On April 17, Peter Arno's original 1944 New Yorker cartoon set at the skating rink of Rockefeller Center went on the auction block at Heritage. The Texas auction house, it should be noted, did not identify the drawing's date or its publication in The New Yorker. But the caption was right there. The drawing is unsigned but unmistakably Arno.
"Why, it's Mrs. Courtney Richardson, Senior—she's heading this way!"
Peter Arno
Original art
The New Yorker, February 12, 1944, p. 20


The rink at Rockefeller Center first opened on Christmas of 1936, roughly seven years before this drawing appeared. Its placement below street level makes it immediately recognizable then and now. Arno gives us the static observers above with a well-defined horizontal plane set apart from the strong verticals of Manhattan's buildings and the plaza. The stairs create a flow down to the area of action—no one is going up. The skaters have a flow of their own too as we see three of them making the turn and following the grooves on the ice.

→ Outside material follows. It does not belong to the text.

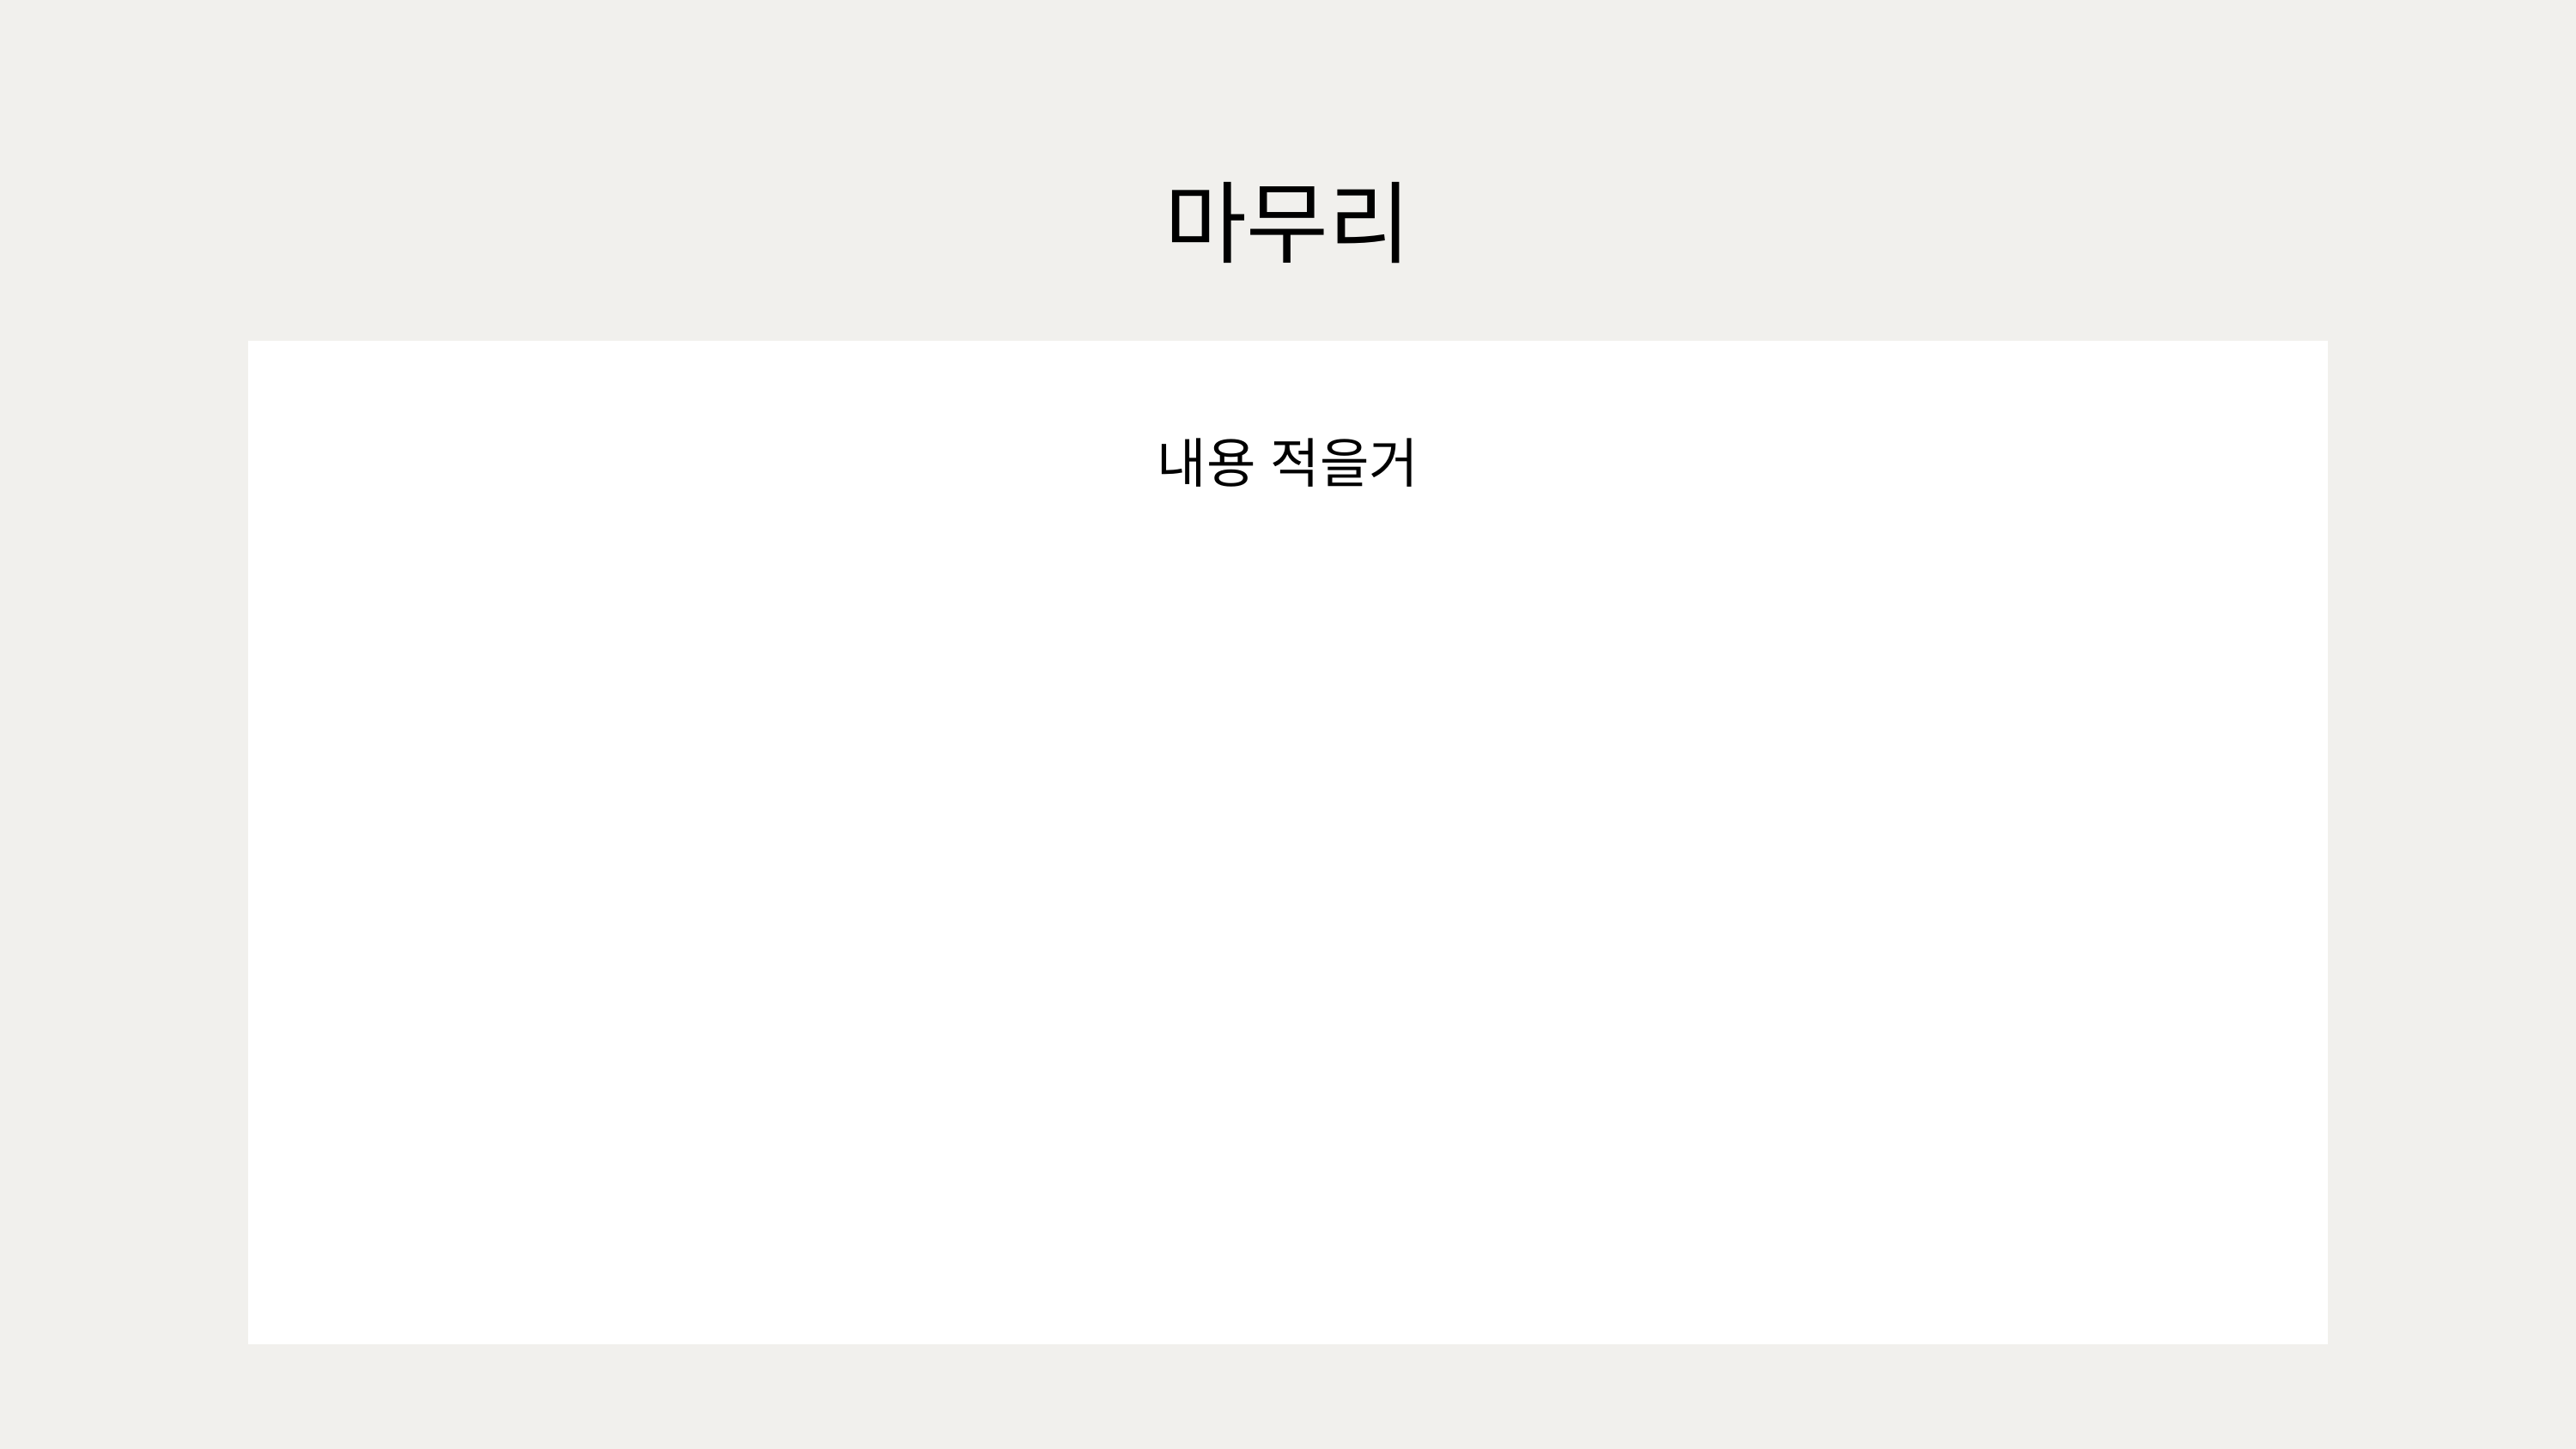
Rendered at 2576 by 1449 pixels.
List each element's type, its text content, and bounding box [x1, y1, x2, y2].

text_box 마무리 [1125, 149, 1451, 275]
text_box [247, 340, 2329, 1344]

The couple in the foreground on the left direct our attention to the right, their sharp noses—and skates—pointing to Mrs. Courtney Richardson, Senior. Her name and her figure are outsized and attract our attention. So do her dark clothes and her exaggerated angulation; her skates move perpendicular to the gentle curves on the ice that Arno has so carefully established. The sense of movement is achieved without the use of speed lines. The matter-of-fact caption does not prepare us for the madcap scene Arno creates.
"Why, it's Mrs. Courtney Richardson, Senior—she's heading this way!"
Peter Arno
Original art
The New Yorker, February 12, 1944, p. 20



Peter Arno
Heritage Auctions listing ended April 17, 2024

Peter Arno
Heritage Auctions item description



Some sleight-of-hand took place before publication. The New Yorker published the drawing with a linear border that looks for all the world like a part of Arno's original. His signature was added as well. Possibly the signature and border together were part of a single overlay. It's a small detail, but the back lining of Mrs. Richardson's coat, which Arno left white, has been shaded.

"Why, it's Mrs. Courtney Richardson, Senior—she's heading this way!"
Peter Arno
The New Yorker, February 12, 1944, p. 20


"Why, it's Mrs. Courtney Richardson, Senior—she's heading this way!"
Peter Arno
Original art
The New Yorker, February 12, 1944, p. 20


Cartoons by Peter Arno and Garrett Price

Arno even took the time to paint the grain of the wood on the floorboards. Such details are largely or completely lost in publication.
Detail


By the way, is Garrett Price's 1944 Valentine's Day drawing of a woodpecker a spot or a cartoon? I'd call it a cartoon. But it is not listed in The Complete Cartoons of The New Yorker (2004), so the powers that be have a differing opinion. I might have to file an appeal.
Garrett Price
The New Yorker, February 12, 1944, p. 21





Note: I suspect Arno may have used photo references for some of the skaters—no, not for Mrs. Richardson—as well as for the women on the stairs and perhaps the rink's architectural elements, but I have no way of proving this.